Peloton Stock Jumps As Blackwells Pushes For CEO Ouster, Sale

Peloton Stock Jumps As Blackwells Pushes For CEO Ouster, Sale

By Svea Herbst-Bayliss

(Reuters) -Peloton Interactive Inc’s stock surged on Monday after investment firm Blackwells Capital urged the exercise equipment maker’s board to fire its chief executive and put the company up for sale.

The company’s shares climbed nearly 10% to close trading at $29.71 after having dropped 3.4% in premarket trading on a day the broader market fell before staging a late-day turnaround.

Peloton, which initially became a market darling during the pandemic as people flocked to its bikes, treadmills and popular streamed workouts, is now on worse footing than two years ago, Blackwells said.

It urged the board to remove CEO John Foley immediately, accusing him of creating an atmosphere of high fixed costs and holding on to excessive inventory while also misleading investors about the need to raise capital.

Foley must be held “accountable for his repeated failures” and “should be fired as CEO, immediately,” Blackwells founder Jason Aintabi wrote in the letter which was made public on Monday morning.

Peloton did not respond to a Reuters request for comment.

Blackwells is also urging the board to put the company up for sale to a buyer like Walt Disney Co, Apple Inc, Sony Group or Nike Inc, Reuters reported on Sunday.

Blackwells criticized Foley for hiring his wife as a key executive and committing to a 300,000-square-foot, 20-year lease for office space in New York, among other things.

While Peloton initially became one of the market’s favorite so-called stay-at-home stocks during the pandemic, its fortunes began to dwindle as gyms opened back up and rivals offered other products that appealed to customers.

The stock price has plummeted 83% in the last year and the company is now valued at roughly $8.8 billion compared with $50 billion at the peak of its popularity.

Blackwells’ letter followed on the heels of a CNBC report that said Peloton was temporarily halting production of its bikes and treadmills amid lower demand.

Even though Foley, who has led the company for nearly a decade, dismissed the report as false, the news caused the stock price of Peloton to tumble 24% on Thursday, wiping off $2.5 billion from its market value.

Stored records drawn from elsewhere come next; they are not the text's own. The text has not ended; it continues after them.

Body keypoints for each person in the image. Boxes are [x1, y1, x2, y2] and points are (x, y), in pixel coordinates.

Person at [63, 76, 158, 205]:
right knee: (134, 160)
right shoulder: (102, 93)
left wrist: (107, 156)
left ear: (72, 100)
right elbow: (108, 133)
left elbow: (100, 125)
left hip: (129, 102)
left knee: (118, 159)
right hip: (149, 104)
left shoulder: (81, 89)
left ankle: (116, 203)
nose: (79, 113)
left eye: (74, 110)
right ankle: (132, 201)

While many investors had become frustrated with Peloton as the stock price fell, analysts also noted that the company might be difficult to target because it has two classes of stock, effectively allowing insiders to control it.

“An agitator like Blackwells doesn’t have obvious leverage and there is only so much that someone can do from outside the fence line,” analysts at Gordon Haskett Research Advisors wrote in a note on Monday titled “Peloton needn’t break a sweat.”

Blackwells posted a 99.7% return last year, fueled by investments in CyrusOne and Monmouth Real Estate Investment Corp.